Our rating system: no-one's opinion wasted
Instead consider a hypothetical rating system in which users rate an image not compared to ALL other images in the challenge but according to its own merits (factoring in a voter's taste and their interpretation of the rules). If enough users rate an arbitrary number of images each, considering each image in isolation, an amazing thing happens: consensus. True, we may never know whether randomUser99 liked the 29th placed entry in the geometry challenge if they didn't rate it, but we can say that generally people generally thought it was one of the better images in the challenge (in the context of the challenge theme). The image owner (and anyone else) also has access to 40 people's opinions of their image, 7 of whom thought it worthy of 5 stars versus only 1 person deeming it 0.5 stars. Every entrant also has an overall crowd-sourced rating (3.208 in the case above) to improve upon in subsequent challenges, making the results interesting for everyone, not just a handful of winners.

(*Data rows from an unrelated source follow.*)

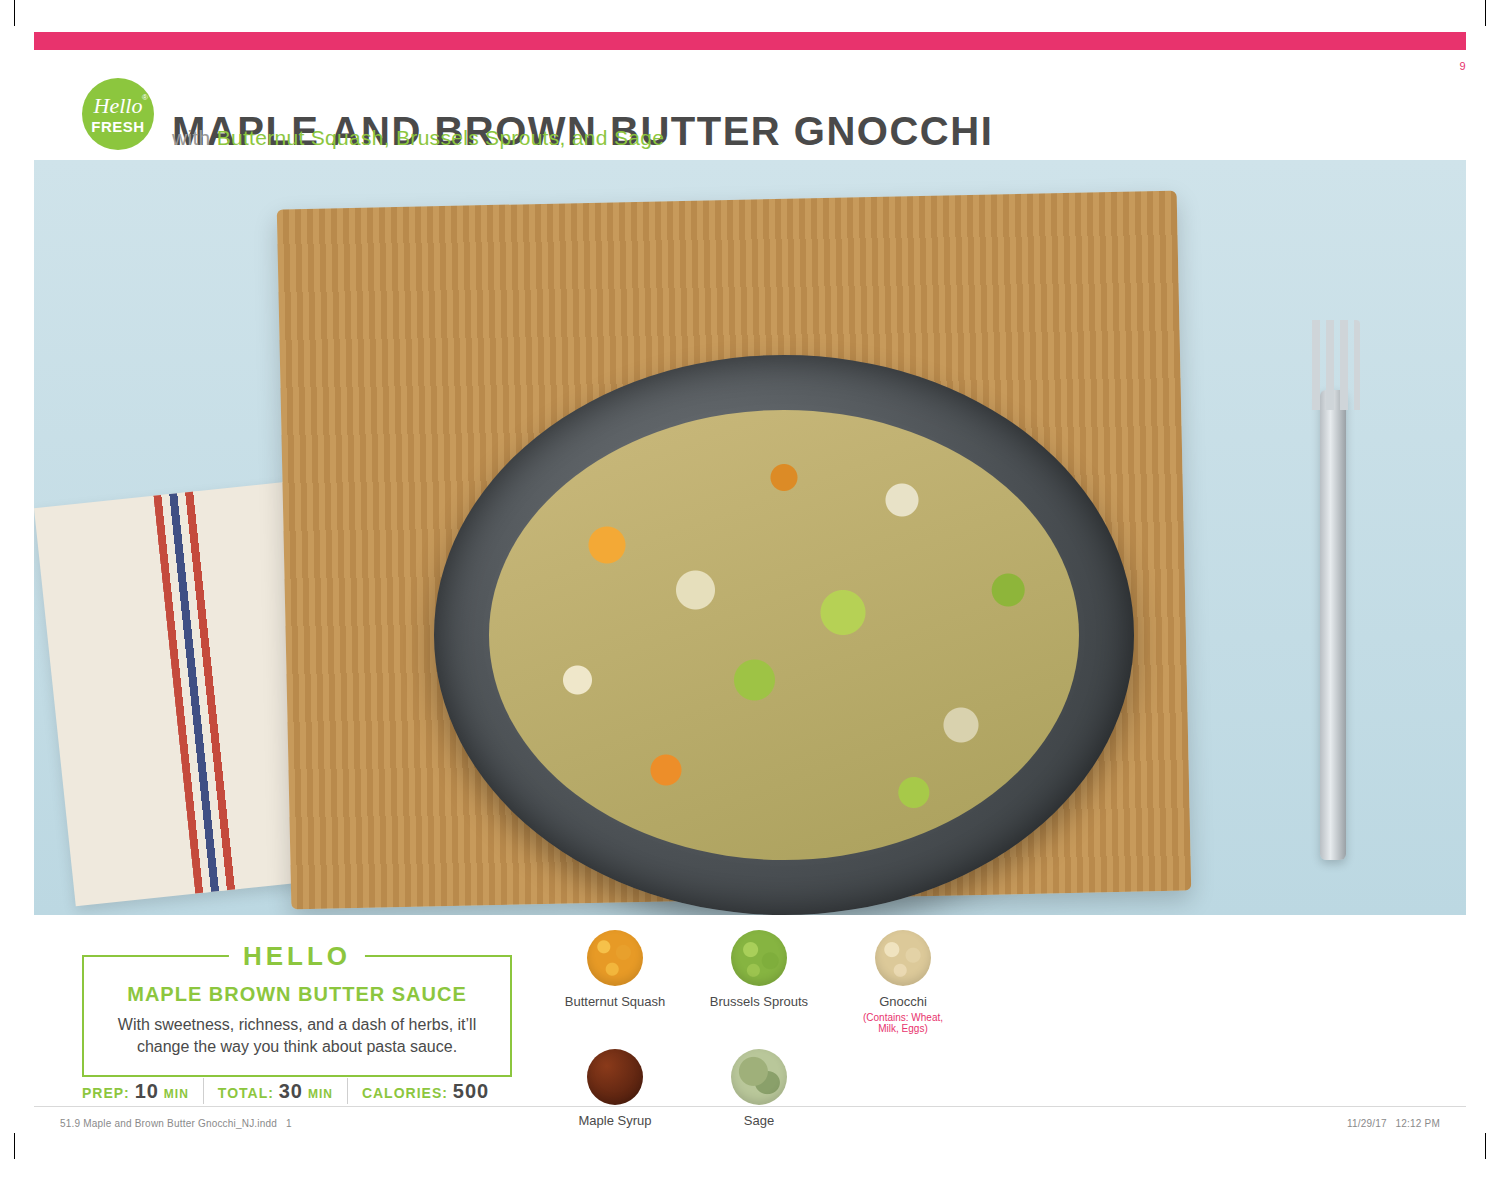9
® Hello FRESH
Maple and Brown Butter Gnocchi
with Butternut Squash, Brussels Sprouts, and Sage
HELLO
Maple Brown Butter Sauce
With sweetness, richness, and a dash of herbs, it’ll change the way you think about pasta sauce.
PREP: 10 MIN
TOTAL: 30 MIN
CALORIES: 500
Butternut Squash
Brussels Sprouts
Gnocchi (Contains: Wheat,
Milk, Eggs)
Maple Syrup
Sage
51.9 Maple and Brown Butter Gnocchi_NJ.indd 1
11/29/17 12:12 PM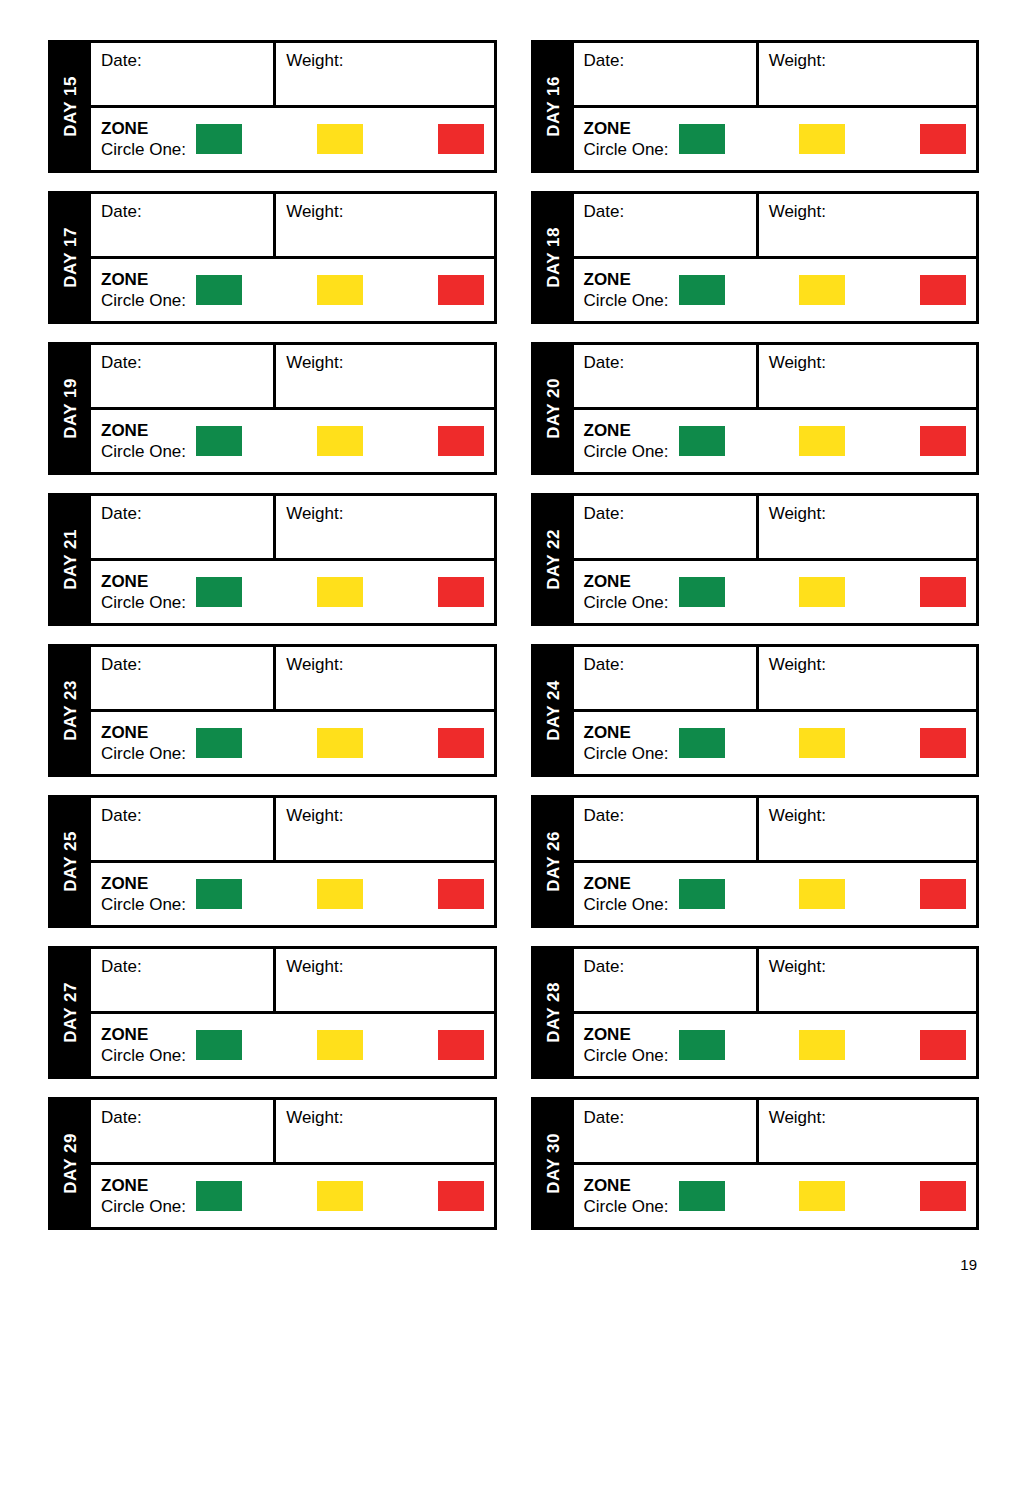DAY 15
Date:
Weight:
ZONECircle One:
DAY 16
Date:
Weight:
ZONECircle One:
DAY 17
Date:
Weight:
ZONECircle One:
DAY 18
Date:
Weight:
ZONECircle One:
DAY 19
Date:
Weight:
ZONECircle One:
DAY 20
Date:
Weight:
ZONECircle One:
DAY 21
Date:
Weight:
ZONECircle One:
DAY 22
Date:
Weight:
ZONECircle One:
DAY 23
Date:
Weight:
ZONECircle One:
DAY 24
Date:
Weight:
ZONECircle One:
DAY 25
Date:
Weight:
ZONECircle One:
DAY 26
Date:
Weight:
ZONECircle One:
DAY 27
Date:
Weight:
ZONECircle One:
DAY 28
Date:
Weight:
ZONECircle One:
DAY 29
Date:
Weight:
ZONECircle One:
DAY 30
Date:
Weight:
ZONECircle One:
19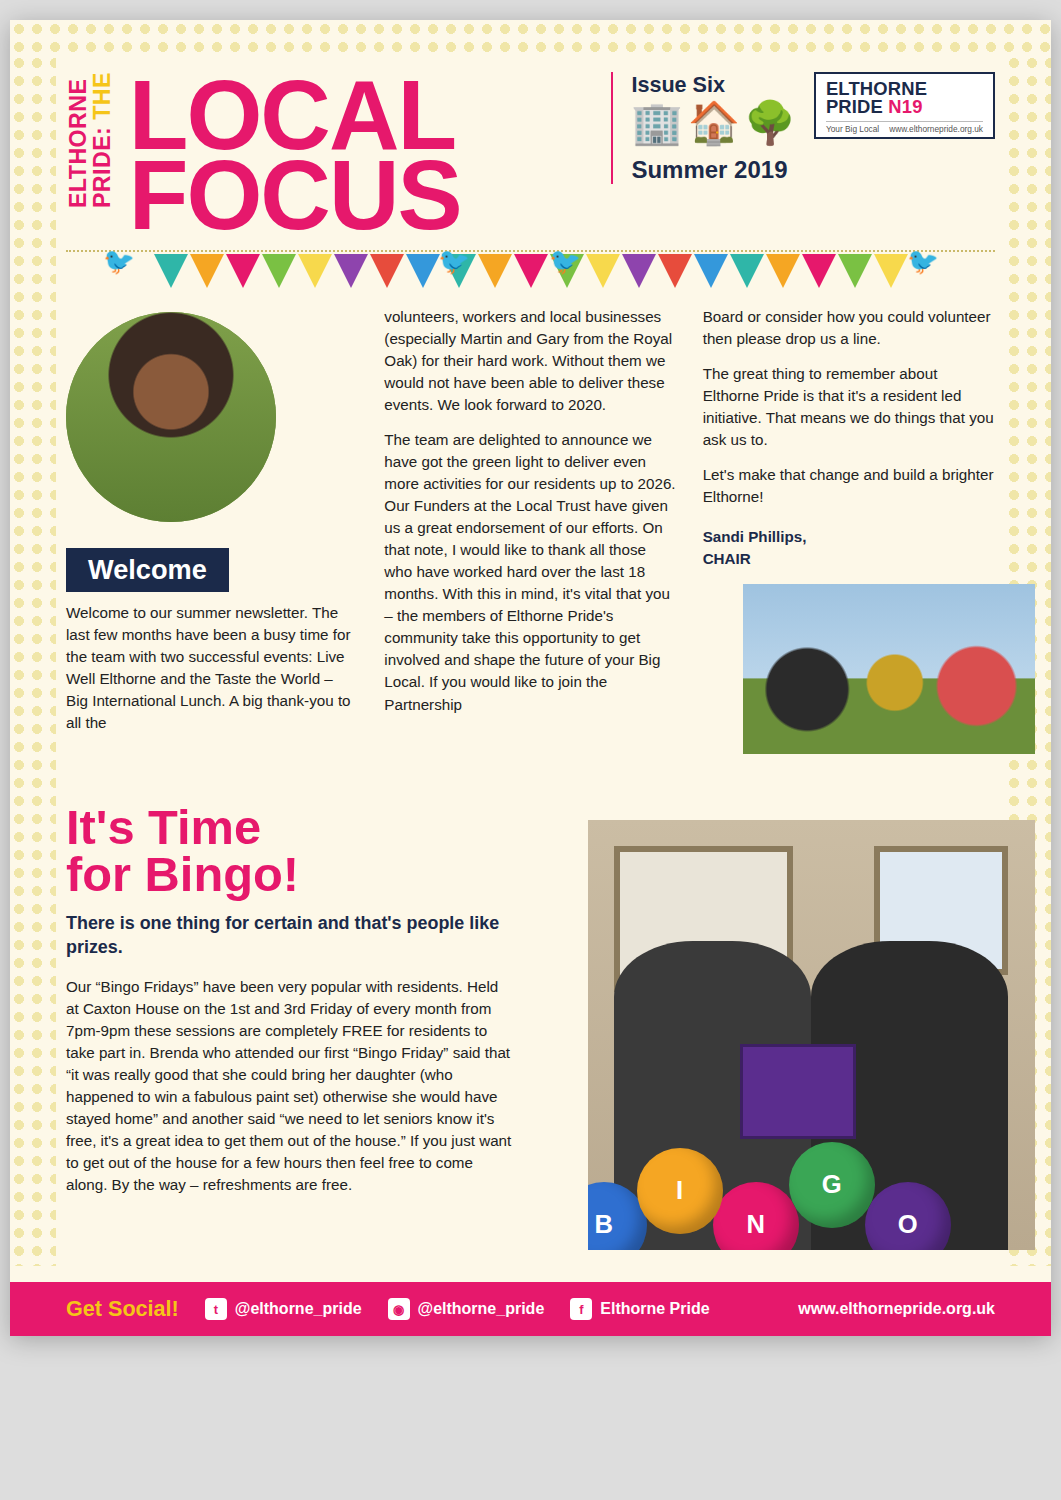Elthorne
Pride: The
Local
Focus
Issue Six
🏢🏠🌳
ELTHORNE
PRIDE N19
Your Big Local www.elthornepride.org.uk
Summer 2019
🐦 🐦 🐦 🐦
Welcome
Welcome to our summer newsletter. The last few months have been a busy time for the team with two successful events: Live Well Elthorne and the Taste the World – Big International Lunch. A big thank-you to all the
volunteers, workers and local businesses (especially Martin and Gary from the Royal Oak) for their hard work. Without them we would not have been able to deliver these events. We look forward to 2020.
The team are delighted to announce we have got the green light to deliver even more activities for our residents up to 2026. Our Funders at the Local Trust have given us a great endorsement of our efforts. On that note, I would like to thank all those who have worked hard over the last 18 months. With this in mind, it's vital that you – the members of Elthorne Pride's community take this opportunity to get involved and shape the future of your Big Local. If you would like to join the Partnership
Board or consider how you could volunteer then please drop us a line.
The great thing to remember about Elthorne Pride is that it's a resident led initiative. That means we do things that you ask us to.
Let's make that change and build a brighter Elthorne!
Sandi Phillips,
CHAIR
It's Time
for Bingo!
There is one thing for certain and that's people like prizes.
Our “Bingo Fridays” have been very popular with residents. Held at Caxton House on the 1st and 3rd Friday of every month from 7pm-9pm these sessions are completely FREE for residents to take part in. Brenda who attended our first “Bingo Friday” said that “it was really good that she could bring her daughter (who happened to win a fabulous paint set) otherwise she would have stayed home” and another said “we need to let seniors know it's free, it's a great idea to get them out of the house.” If you just want to get out of the house for a few hours then feel free to come along. By the way – refreshments are free.
B I N G O
Get Social! t@elthorne_pride ◉@elthorne_pride f Elthorne Pride www.elthornepride.org.uk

Voting results are interesting for winners, rating results are interesting for all participants
Is it really that simple?
So rating systems are great. Well, it turns out they have a few vulnerabilities, a few pitfalls for the unwary developer. Firstly, you need sufficient numbers of voter input on each entry, distributing the number (not necessarily the magnitude) of ratings as evenly as possible. Secondly, you need a robust technique to derive an overall rating from many user ratings in such a way that overall ratings are comparable (to facilitate ranking). Each of these topics is a blog post in itself (this post's already a bit lengthy) but suffice to say that we feel we've come up with a neat solution to both.
If it's rating, why call it voting?
Even though we (I) feel that rating systems are preferable to voting, given the current system configuration (a few large concurrent challenges run by dpreview staff), we plan to allow user-created challenges within the next few months and our citizen challenge hosts are likely to have their own ideas. That's why we've planned for a variety of judging models (including various voting models) for them to choose from. Even though we plan to support both rating and voting judging models at some point, we had to pick a label for UI gee-gaws (buttons, titles etc.) and stick with it. Why 'vote'? Well, given the two terms 'rate' and 'vote', our 30-second co-worker survey revealed that 'vote' is a more compelling call to action. So there you have it.
Stay tuned
By this point in the post, the anxiety of needing to know the exact algorithm for calculating overall image ratings may be causing some readers to gnaw their own fingers of. Well, luckily humans have plenty of fingers because this isn't that post. Fear not, the draft of 'the algorithm post' is gestating nicely and should emerge soon enough. Until then, keep voting (rating) and curb that gnawing.